- Page extract:
This press release contains certain non-GAAP financial measures. Generally, a non-GAAP financial measure is a numerical measure of a company's performance, financial position or cash flows that either excludes or includes amounts that are not normally excluded or included in the most directly comparable measure calculated and presented in accordance with GAAP (Generally Accepted Accounting Principles). Reconciliations between non-GAAP financial measures and the most comparable GAAP financial measures are set forth below in Financial Schedule D.
 
The following non-GAAP financial measures are discussed herein: adjusted EBITDA, non-GAAP net income (loss), and non-GAAP net income (loss) per share. The presentation of these additional financial measures is not intended to be considered in isolation or as a substitute for  the financial measures prepared and presented in accordance with GAAP, including the net income or net loss of USAT or net cash provided by (used in) operating activities.  Management recognizes that non-GAAP financial measures have limitations in that they do not reflect all of the items associated with USAT's net income or net loss as determined in accordance with GAAP and are not a substitute for or a measure of the Company’s profitability or net earnings. These non-GAAP financial measures are not required by or defined under GAAP and may be materially different from the non-GAAP financial measures used by other companies. USAT has provided below in Financial Schedule D the reconciliations of the non-GAAP financial measures to the most directly comparable GAAP financial measures.

- Request A:
According to the non-GAAP disclosure, why does management consider non-GAAP financial measures to have limitations?

- Record excerpts:

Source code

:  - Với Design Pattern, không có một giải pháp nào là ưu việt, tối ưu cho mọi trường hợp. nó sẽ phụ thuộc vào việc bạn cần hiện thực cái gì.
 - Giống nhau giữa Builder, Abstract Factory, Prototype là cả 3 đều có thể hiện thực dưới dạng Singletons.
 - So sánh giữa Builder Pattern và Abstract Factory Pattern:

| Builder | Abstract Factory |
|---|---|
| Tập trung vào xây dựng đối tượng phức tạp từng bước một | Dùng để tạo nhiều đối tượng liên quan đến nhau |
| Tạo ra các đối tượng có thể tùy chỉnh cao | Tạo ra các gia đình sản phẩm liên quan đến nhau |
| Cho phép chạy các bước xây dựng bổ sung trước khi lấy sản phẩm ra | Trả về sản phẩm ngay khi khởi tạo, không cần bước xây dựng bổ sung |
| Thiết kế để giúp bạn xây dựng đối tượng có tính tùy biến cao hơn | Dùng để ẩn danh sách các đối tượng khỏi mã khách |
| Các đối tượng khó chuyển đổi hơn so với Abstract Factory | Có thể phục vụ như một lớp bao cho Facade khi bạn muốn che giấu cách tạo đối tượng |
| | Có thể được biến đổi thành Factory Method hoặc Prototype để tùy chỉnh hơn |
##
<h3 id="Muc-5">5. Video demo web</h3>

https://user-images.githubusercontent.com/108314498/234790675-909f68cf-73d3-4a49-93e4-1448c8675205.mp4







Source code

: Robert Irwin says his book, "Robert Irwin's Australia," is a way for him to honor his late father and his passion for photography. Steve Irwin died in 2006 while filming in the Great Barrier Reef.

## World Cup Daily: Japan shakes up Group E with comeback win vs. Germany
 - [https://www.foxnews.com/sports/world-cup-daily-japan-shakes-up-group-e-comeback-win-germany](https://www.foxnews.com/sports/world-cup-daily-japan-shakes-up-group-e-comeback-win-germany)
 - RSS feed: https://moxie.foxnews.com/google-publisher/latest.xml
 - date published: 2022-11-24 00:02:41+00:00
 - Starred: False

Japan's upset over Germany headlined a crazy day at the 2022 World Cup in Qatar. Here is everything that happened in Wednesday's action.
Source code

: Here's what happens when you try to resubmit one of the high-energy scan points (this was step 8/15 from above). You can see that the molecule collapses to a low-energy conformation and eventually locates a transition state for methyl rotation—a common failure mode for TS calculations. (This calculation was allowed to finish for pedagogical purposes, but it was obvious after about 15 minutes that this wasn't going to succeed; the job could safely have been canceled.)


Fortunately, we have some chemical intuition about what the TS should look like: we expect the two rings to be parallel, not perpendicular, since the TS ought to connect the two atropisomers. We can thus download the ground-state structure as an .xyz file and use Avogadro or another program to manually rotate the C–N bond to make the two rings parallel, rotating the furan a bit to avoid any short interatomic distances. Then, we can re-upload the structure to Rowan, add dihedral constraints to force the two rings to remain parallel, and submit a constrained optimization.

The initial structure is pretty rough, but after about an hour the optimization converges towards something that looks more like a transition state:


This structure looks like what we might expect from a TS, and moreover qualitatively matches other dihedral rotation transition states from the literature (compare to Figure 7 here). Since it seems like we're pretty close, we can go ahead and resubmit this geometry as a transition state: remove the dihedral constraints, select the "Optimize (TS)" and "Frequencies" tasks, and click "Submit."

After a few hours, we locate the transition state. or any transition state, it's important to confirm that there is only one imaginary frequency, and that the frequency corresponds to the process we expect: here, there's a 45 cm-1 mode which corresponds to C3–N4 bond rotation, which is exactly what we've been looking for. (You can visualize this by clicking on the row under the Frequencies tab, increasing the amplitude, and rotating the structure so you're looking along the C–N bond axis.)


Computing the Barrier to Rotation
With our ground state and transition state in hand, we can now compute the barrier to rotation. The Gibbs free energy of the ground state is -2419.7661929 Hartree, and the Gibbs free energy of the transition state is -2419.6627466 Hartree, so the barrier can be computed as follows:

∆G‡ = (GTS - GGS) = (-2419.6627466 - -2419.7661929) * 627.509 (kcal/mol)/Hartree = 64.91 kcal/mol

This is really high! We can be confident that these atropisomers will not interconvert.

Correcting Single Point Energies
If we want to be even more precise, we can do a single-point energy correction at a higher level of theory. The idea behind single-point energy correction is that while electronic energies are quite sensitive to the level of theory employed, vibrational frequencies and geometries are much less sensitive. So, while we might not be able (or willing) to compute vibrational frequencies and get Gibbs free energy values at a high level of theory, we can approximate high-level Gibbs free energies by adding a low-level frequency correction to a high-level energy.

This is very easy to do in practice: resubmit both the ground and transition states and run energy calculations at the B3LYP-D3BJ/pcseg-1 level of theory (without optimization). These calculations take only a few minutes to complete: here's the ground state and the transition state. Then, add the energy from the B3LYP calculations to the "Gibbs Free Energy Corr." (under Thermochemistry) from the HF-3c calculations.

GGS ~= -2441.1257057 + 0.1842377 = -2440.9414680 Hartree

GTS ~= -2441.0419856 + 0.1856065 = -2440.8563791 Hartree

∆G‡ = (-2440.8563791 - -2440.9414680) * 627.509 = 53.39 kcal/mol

- Request B:
In the records, write out the lines starting at the line that contains "Builder | Abstract Factory |" and ending with the line that contains "phẩm liên quan đến nhau |".

- Solution A:
Management considers these measures limited because they do not reflect all of the items associated with USAT's net income or net loss as determined in accordance with GAAP. They are also not a substitute for or a measure of the Company's profitability or net earnings.

- Solution B:
| Builder | Abstract Factory |
|---|---|
| Tập trung vào xây dựng đối tượng phức tạp từng bước một | Dùng để tạo nhiều đối tượng liên quan đến nhau |
| Tạo ra các đối tượng có thể tùy chỉnh cao | Tạo ra các gia đình sản phẩm liên quan đến nhau |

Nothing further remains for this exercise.